■ The request
Render each line of the listing below as one string in a JSON array, omitting blank lines and excluding the pictures.

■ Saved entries
◆ ◆ ◆

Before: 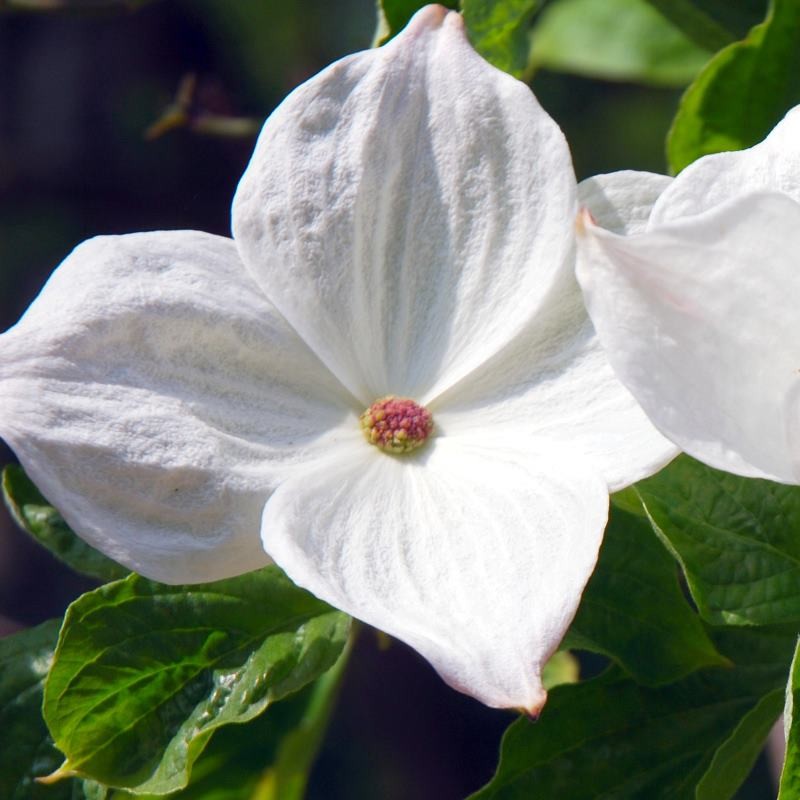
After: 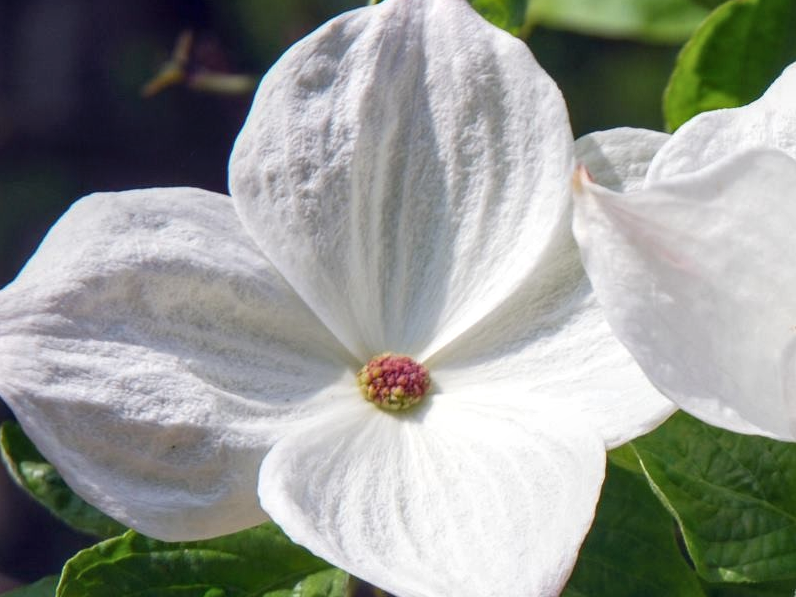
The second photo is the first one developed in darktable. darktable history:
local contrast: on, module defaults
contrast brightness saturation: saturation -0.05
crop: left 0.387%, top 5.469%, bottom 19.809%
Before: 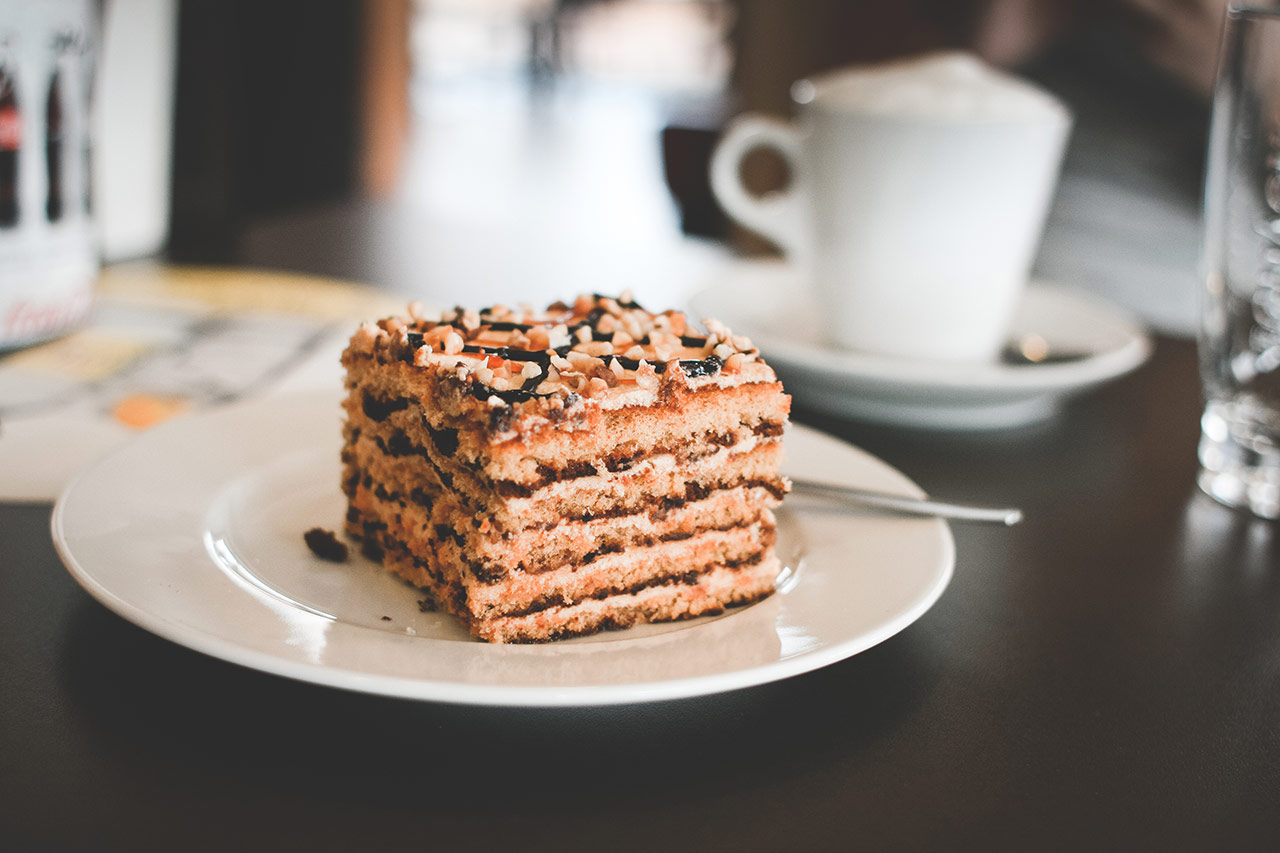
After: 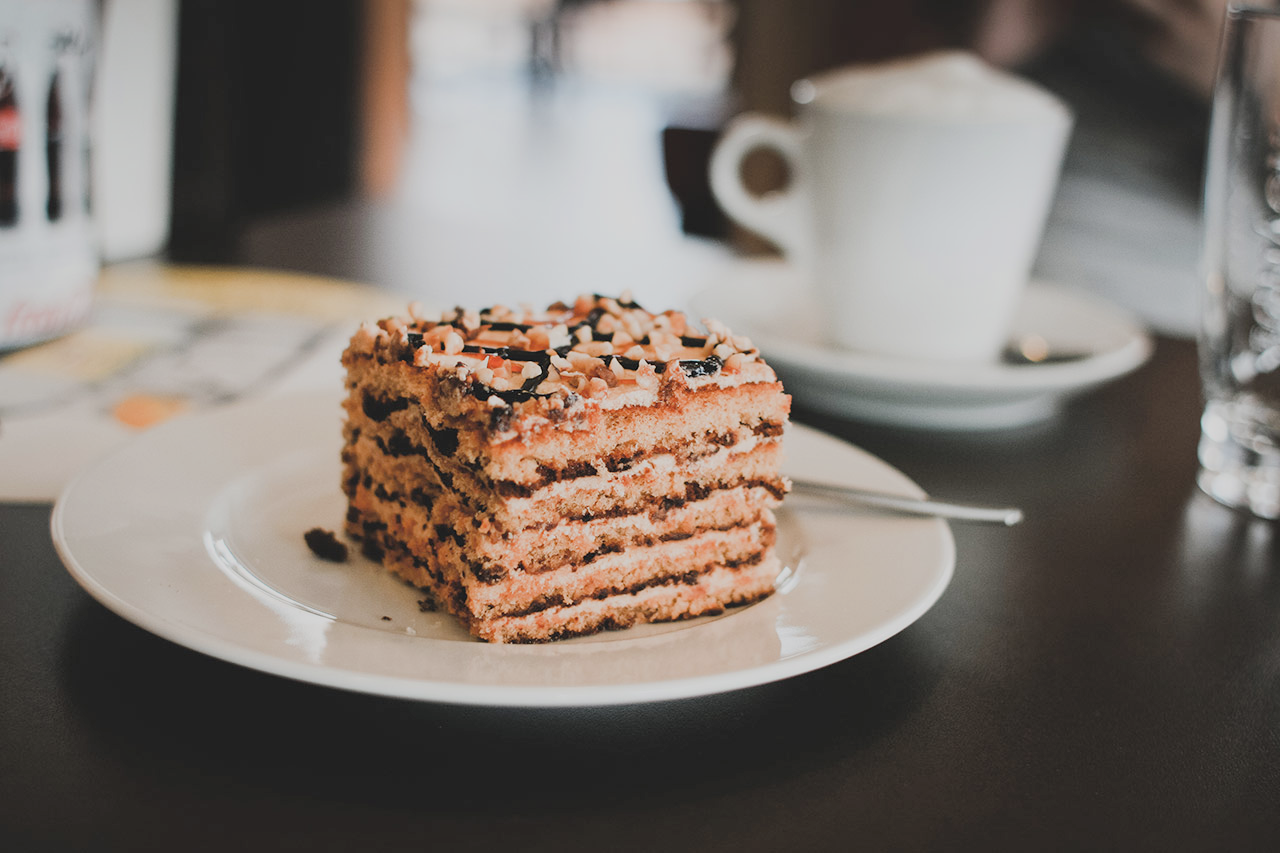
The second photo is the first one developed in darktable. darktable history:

◆ ◆ ◆

■ Output of the exercise
[
  "Before: ",
  "After: ",
  "The second photo is the first one developed in darktable. darktable history:",
  "local contrast: on, module defaults",
  "contrast brightness saturation: saturation -0.05",
  "crop: left 0.387%, top 5.469%, bottom 19.809%",
  "Before: ",
  "After: ",
  "The second photo is the first one developed in darktable. darktable history:"
]